The cultural scene has been increasingly concerned with the relationship between art and activism in recent years. From questionable donations in renowned New York exhibition houses to the current controversies at the Documenta, in which the actually clearly defined positions between criticism of colonialism and anti-Semitism are consciously or unconsciously blurred, there is currently an increased sensitivity in the company.

The right attitude is also a big topic at film festivals at the moment: In Venice this year, the climate footprint of the journalists who have traveled to the event is even being counted, and September 8th was proclaimed “Ukraine Day” on the Lido. It is a difficult tightrope walk to ensure that art is not neglected with all the welcome actionism – an excuse that festival director Alberto Barbera also likes to use when the small proportion of female filmmakers in the competition is criticized.

Nan Goldin is the key witness to this artistic stance in Laura Poitras’ documentary All the Beauty and the Bloodshed. The photos of Goldin, who rose to fame in the New York underground in the 1980s, can now be found in world-class museums: the ideal prerequisite for attacking the business from the inside. The name Sackler, a pharmaceutical dynasty that made many billions of dollars with the drug Oxycontin – and with it the opioid epidemic – was long associated only with family patronage.

Poitras, who won an Oscar for her documentary “Citizenfour” about Edward Snowden in 2015 and who works with the research collective Forensic Architecture herself at the intersection of art and activism, uses Goldin’s fight against bagger money in museums as the starting point for a portrait of the Artist who compares her photos in the film with “evidence” (of people and life). In this respect, “All the Beauty and the Bloodshed” is also an outstanding forensic work. The protest performances in the foyer of the “Met” and in the Guggenheim spiral are the substrate of Goldin’s moving memories of her parents, her sister who committed suicide, and her New York surrogate family at the height of the AIDS epidemic, immortalized as unembellished – defenseless bodies full of hedonism, which she elevated to art in her photos.

On the other hand, after just a few minutes, the action drama “Athena” by French director Romain Gavras – son of Costa-Gavras and a fan of radical chic – proves to be an example of cinema and agitprop. Within seconds the camera finds itself in the midst of a violent uprising in the fictional banlieue Athena following the death of an Arab teenager at the hands of the police. The soldier Abdel (Dali Benssalah) is torn between his sense of duty and the pain for his brother who was killed. However, Gavras repeatedly embeds these social and family conflicts in confusing battles between the police and banlieue youths, who, like in the western, are converting their residential towers into concrete forts.
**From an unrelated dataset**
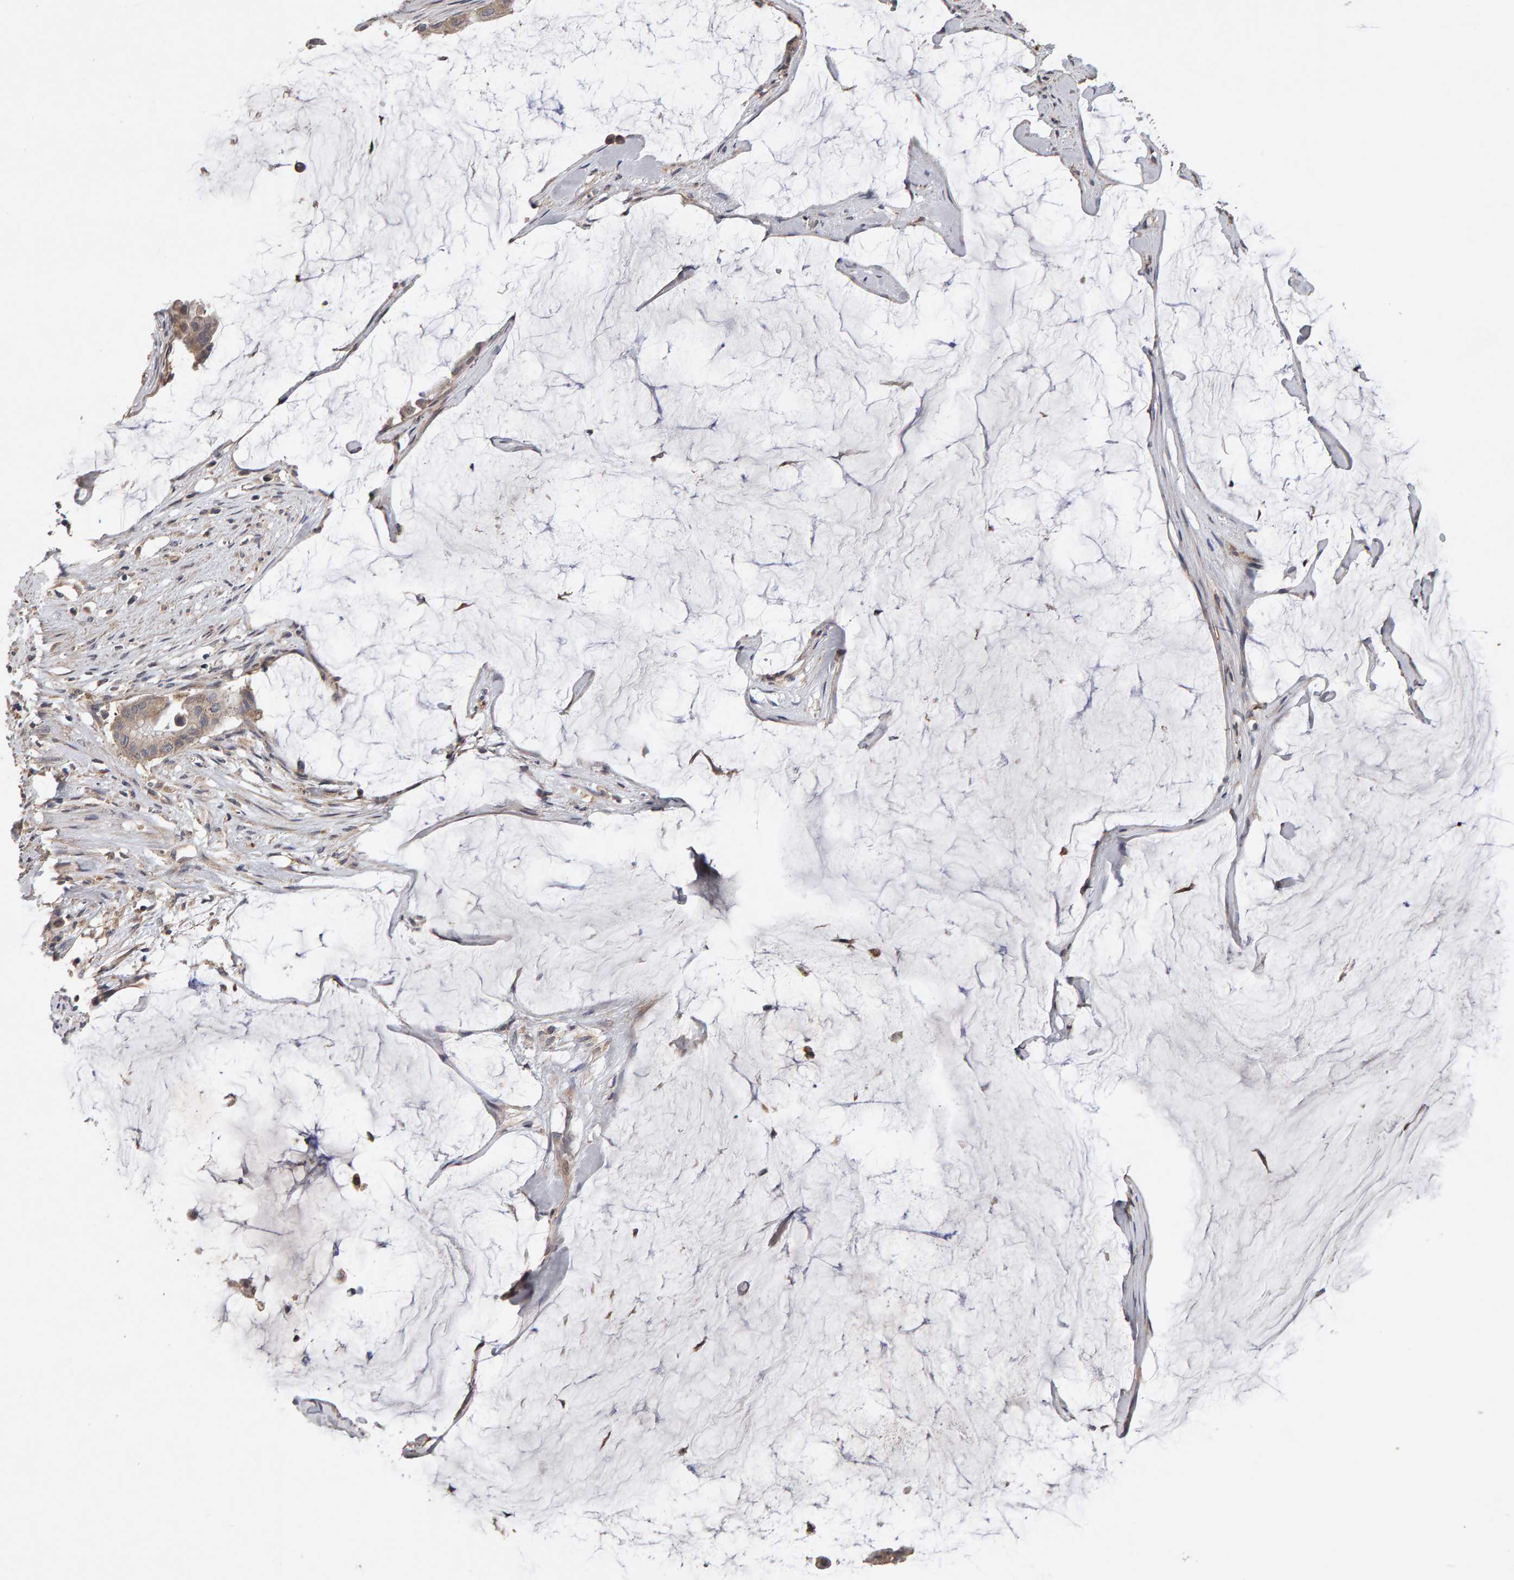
{"staining": {"intensity": "weak", "quantity": ">75%", "location": "cytoplasmic/membranous"}, "tissue": "pancreatic cancer", "cell_type": "Tumor cells", "image_type": "cancer", "snomed": [{"axis": "morphology", "description": "Adenocarcinoma, NOS"}, {"axis": "topography", "description": "Pancreas"}], "caption": "Immunohistochemistry staining of pancreatic adenocarcinoma, which shows low levels of weak cytoplasmic/membranous expression in approximately >75% of tumor cells indicating weak cytoplasmic/membranous protein expression. The staining was performed using DAB (brown) for protein detection and nuclei were counterstained in hematoxylin (blue).", "gene": "COASY", "patient": {"sex": "male", "age": 41}}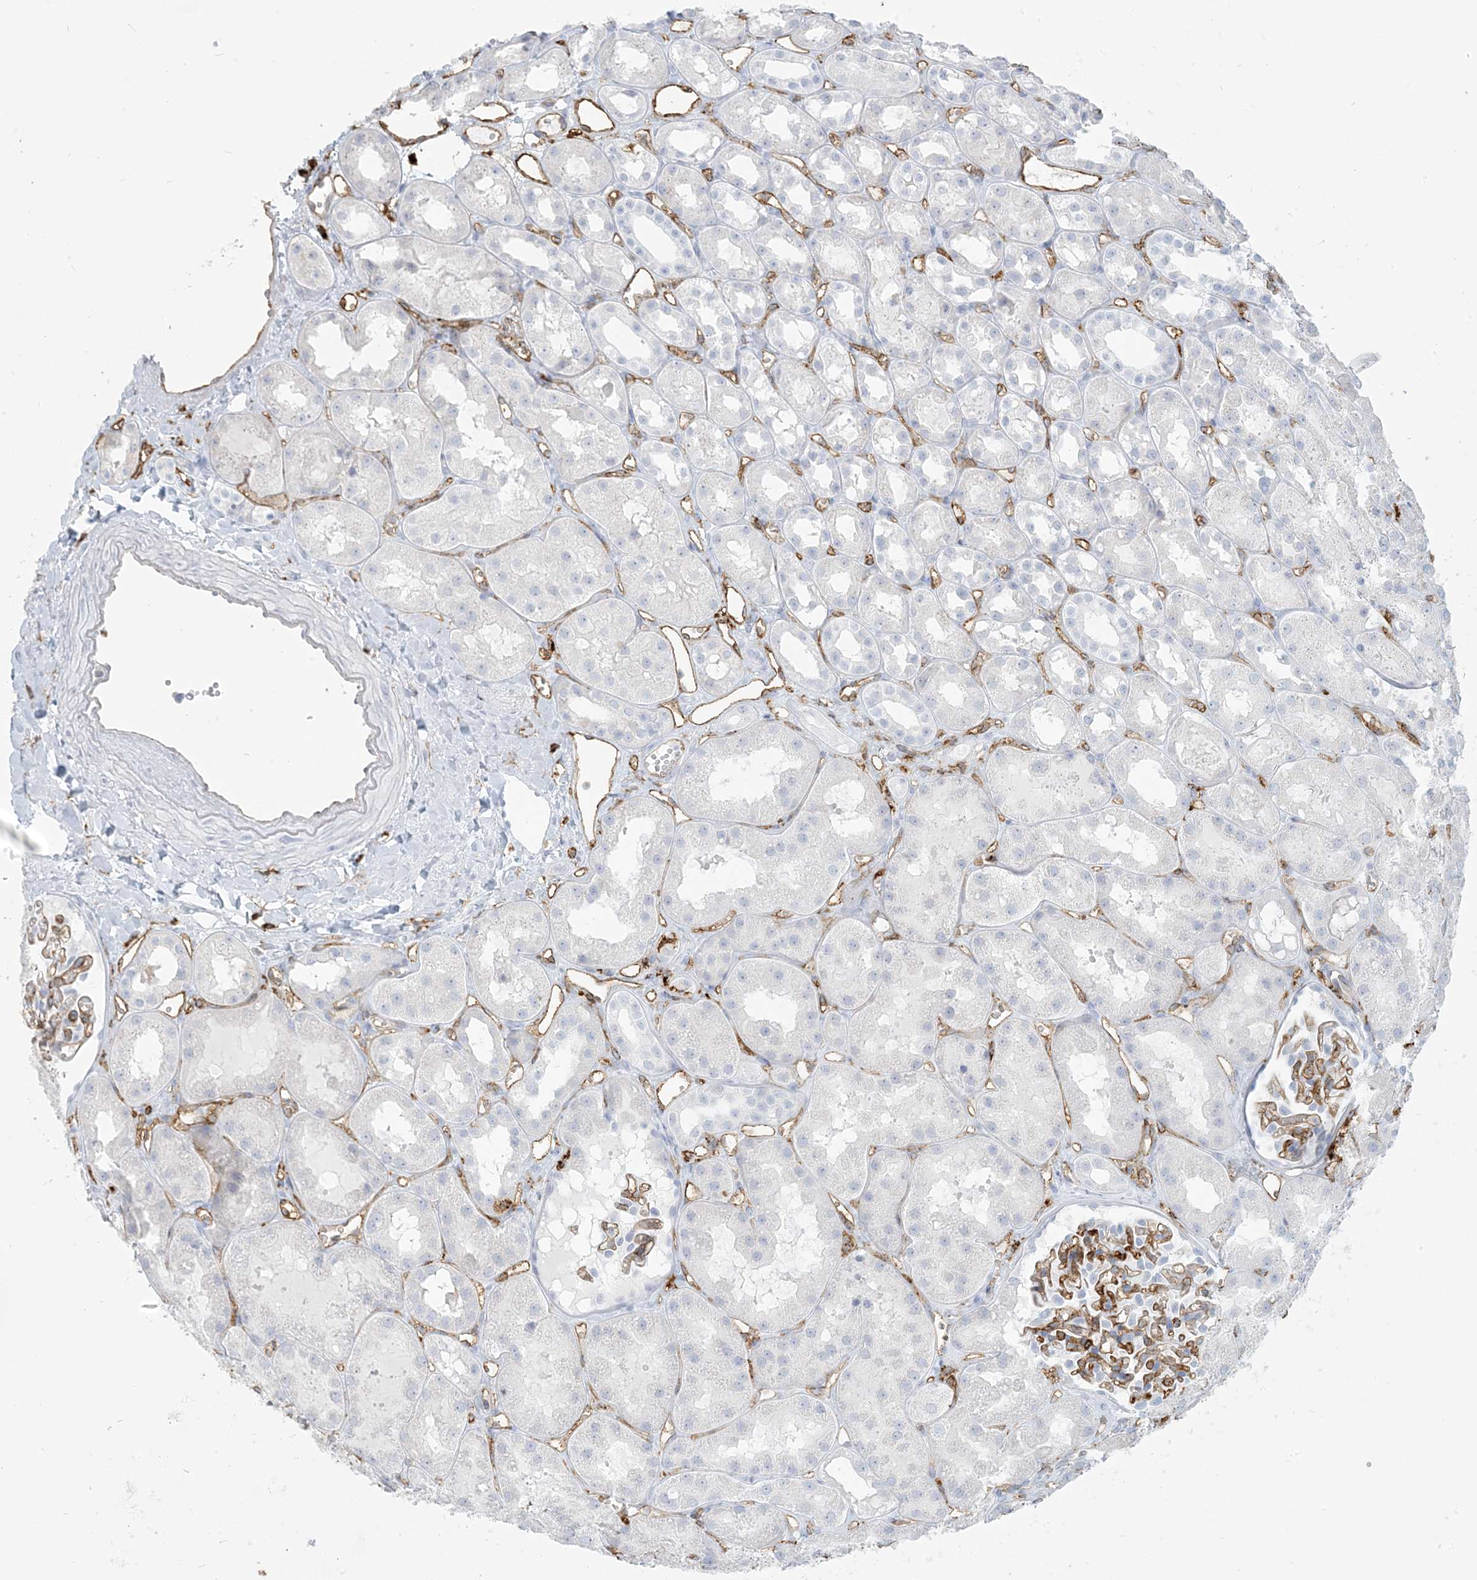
{"staining": {"intensity": "weak", "quantity": "<25%", "location": "cytoplasmic/membranous"}, "tissue": "kidney", "cell_type": "Cells in glomeruli", "image_type": "normal", "snomed": [{"axis": "morphology", "description": "Normal tissue, NOS"}, {"axis": "topography", "description": "Kidney"}], "caption": "High magnification brightfield microscopy of unremarkable kidney stained with DAB (brown) and counterstained with hematoxylin (blue): cells in glomeruli show no significant expression. The staining was performed using DAB (3,3'-diaminobenzidine) to visualize the protein expression in brown, while the nuclei were stained in blue with hematoxylin (Magnification: 20x).", "gene": "HLA", "patient": {"sex": "male", "age": 16}}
The anger is understandable, but remains only a pose.

And then in Venice, of course, is Hollywood veteran Paul Schrader again, who is being honored for his life’s work and this time has brought along a particularly strange film to work through his favorite subject of guilt. In “Master Gardener,” Joel Edgerton plays a neo-Nazi in the Witness Protection Program who, in his new existence, tends Sigourney Weaver’s stately gardens. Schrader’s characters have always been more types than characters, but in what is now his third fall in career, his obsessions are becoming increasingly daring. Master Gardener has some nice botany lessons in it. As well as the reassuring realization that gardening makes even Nazis better people – and forgiveness is actually possible with a green thumb.